Turturro is the standout in this high-powered ensemble, playing a maniacal, overwrought film producer. Veteran Kevin McCarthy -- star of the 1950s sci-fi classic "Invasion of the Body Snatchers," to which this film makes extensive reference -- also appears, as himself. In keeping with the overall tenor of "Slipstream," however, he seems not to remember his participation in the earlier movie.

Hopkins' approach to filmmaking might be compared to the style of modern architecture typified by Paris' Pompidou Center where the structural works are the principal focus.

The film is thus not so much a visual story as a self-conscious spectacle utilizing every available film trick. The ultimate result, however, while technically and philosophically intriguing, simply lacks drama.

And "Slipstream" is so bound up in its own affectations that there's no emotional connection with the people on the screen, aside from a certain abstract sympathy for Bonhoeffer's mental anguish.

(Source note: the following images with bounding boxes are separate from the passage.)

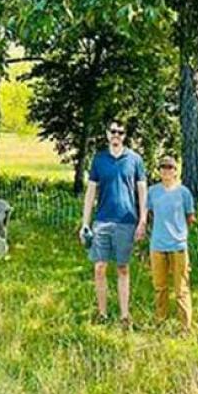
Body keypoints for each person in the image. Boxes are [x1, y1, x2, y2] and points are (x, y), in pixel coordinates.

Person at [79, 120, 148, 327]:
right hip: (101, 221)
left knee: (123, 268)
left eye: (120, 131)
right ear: (107, 134)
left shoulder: (135, 160)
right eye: (113, 131)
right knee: (99, 267)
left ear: (124, 135)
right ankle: (102, 313)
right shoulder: (99, 160)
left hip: (127, 221)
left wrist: (142, 220)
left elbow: (142, 191)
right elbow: (91, 192)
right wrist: (85, 222)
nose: (116, 134)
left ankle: (124, 316)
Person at [146, 155, 195, 330]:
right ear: (159, 171)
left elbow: (190, 217)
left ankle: (185, 326)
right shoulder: (152, 192)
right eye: (163, 167)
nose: (166, 171)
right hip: (157, 245)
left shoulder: (184, 192)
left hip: (178, 245)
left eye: (170, 167)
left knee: (181, 288)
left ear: (176, 171)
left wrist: (179, 233)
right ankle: (161, 321)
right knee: (160, 286)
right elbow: (149, 214)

Hopkins has obviously undertaken a labor of love, even composing his own suitably ominous score. But this demanding, uncompromising film feels like an exercise in self-indulgence.

The film contains shooting and a car accident with blood; much rough, crude and crass language; an obscene gesture; and some innuendo. The USCCB Office for Film & Broadcasting classification is A-III -- adults. The Motion Picture Association of America rating is R -- restricted. Under 17 requires accompanying parent or adult guardian.